You might have heard that having a professional and updated resume is important for getting into a career, but did you know that a resume can help you get into the law school of your dreams as well? Don't freak out; it's easier than it sounds and I'm going to break it all down for you today. Starting with the basics, your resume needs to look organized and thoughtful. Having too little or too much information is equally erroneous. 

The purpose of a resume isn't to get into law school. Let's face it: a great resume isn't going to make up for a low GPA, a lacking LSAT score, or a poorly written personal statement. But the resume does play an important role in the application process. Your resume is the only picture that an admissions team gets to see how you spend your time and what your priorities and passions are, so make sure that you select experiences that best convey those things.

For me, I wanted to highlight my academics first and foremost because that was my focus throughout undergrad and I would be going straight into law school after graduating. So the very first thing on my resume is where I went to school, my GPA, and the academic awards I received.



Next I featured a paper I worked on for six months and eventually had the opportunity to present at an academic conference. This was definitely one of my biggest achievements of my college career, or ever honestly, so I definitely had it up at the top so it wouldn't be missed.


Hold up! I know not everybody going to law school has written a big research paper or did pretty well on all of their classes in college. Now hear me on this - that's okay. Like I said the point of a resume is to show off what you care about and what you focused on.


 If that was an art project, super cool. If you worked with your admissions team, awesome. If it was a bunch of internships, that's great. If it was volunteering, fantastic! Feature it, be proud of it, and own it. My thing was academics, but yours could be different and still be an absolutely stellar resume. Okay, back in we go. Because this was for law school and I intentionally had built up legally related experiences throughout the past few years, I decided not to make my next section the typical one as "past jobs" or something similar. 

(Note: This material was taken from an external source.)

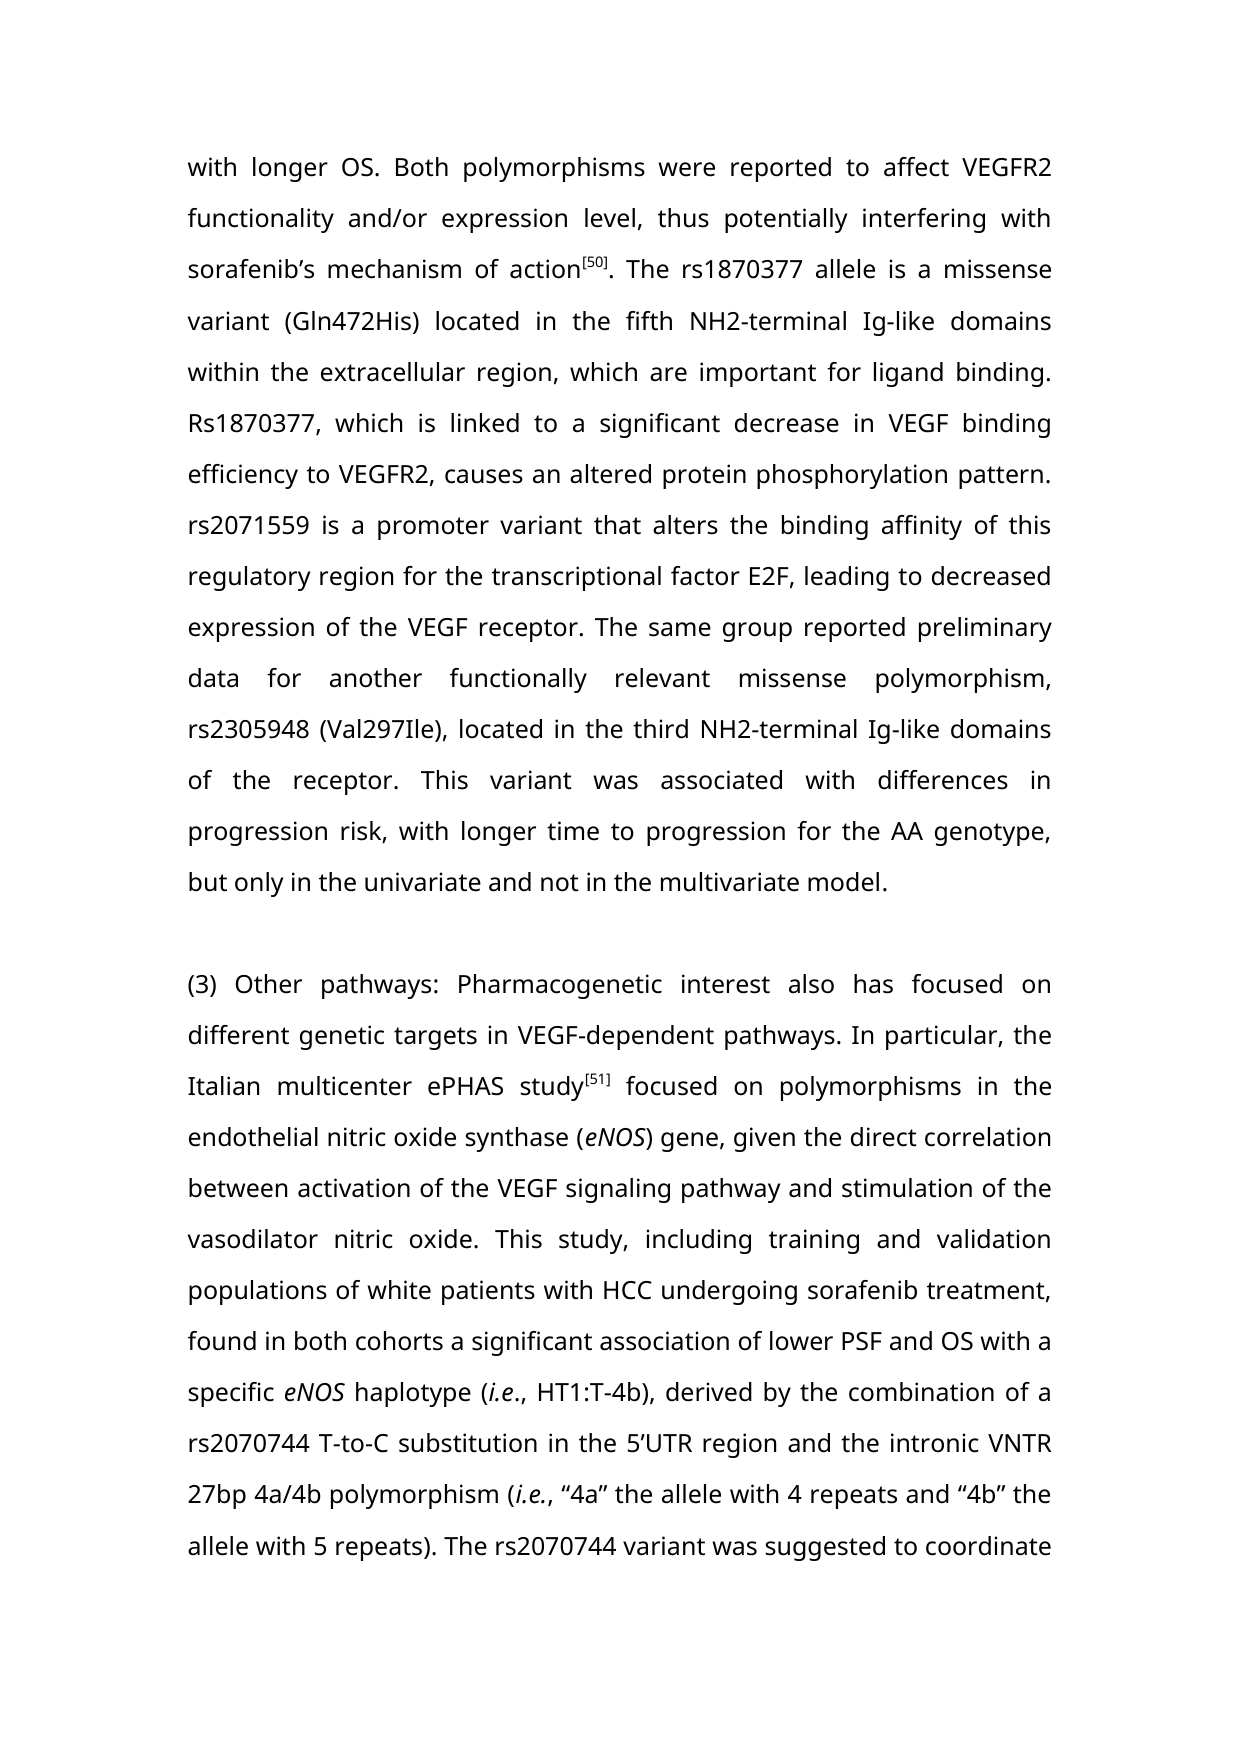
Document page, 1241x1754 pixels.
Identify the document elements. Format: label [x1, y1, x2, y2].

text [187, 150, 1053, 899]
text [187, 967, 1053, 1562]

Instead I explained my growth in experience like mock trial, an internship with the Los Angeles District Attorney's Office, even an elective class I took with a respected attorney, all of which will hopefully be subjects for future article.Actual law school admissions counselors say that the resume helps them determine whether or not somebody will be able to hack it in law school and if that is a place that they're going to thrive. 

One admissions counselor said that he looks for three things in a law school applicant's resume:

1) do they know how to communicate, 

2) are they interested in the legal profession, 


3) have they demonstrated commitment to public service? So you can see I made a clear effort to demonstrate all of these things in my legal experience section. Below that is the relevant work experience section. 


One of the biggest commitments and a huge influence on my time at college was my involvement with Phonation. Basically my entire time as an undergrad was colored by calling alumni and parents of my friends to update them on what was happening at Wheaton and asking if they'd like to be a part of it by donating, or, once I got promoted, making sure other people did that correctly. I made a lot of friends, learned a ton about communication and teamwork, and I think became a better person as a result of my time there. So I put that experience and other non-law-related positions I held throughout college, paid and volunteer, in my resume as well. 


Below this I included your typical resume end notes like skills and other similar things which I don't think particularly hurts or helps. Here's what can hurt, though: apathy, scattered structure, poor grammar and spelling, and a lack of active verbs. Keep it easily readable, informative, and most important of all, reflective of you and the perspectives that you're bringing to the table. Many College students and graduates already have a resume and/or access to a Career Center that can help them create or improve one. 


Take advantage of the resources that you have. You can see in a side-by-side comparison that my job hunting resume and law school resume look similar, and most of the experiences listed on them are identical, but I did tailor the structure of details for the different audiences.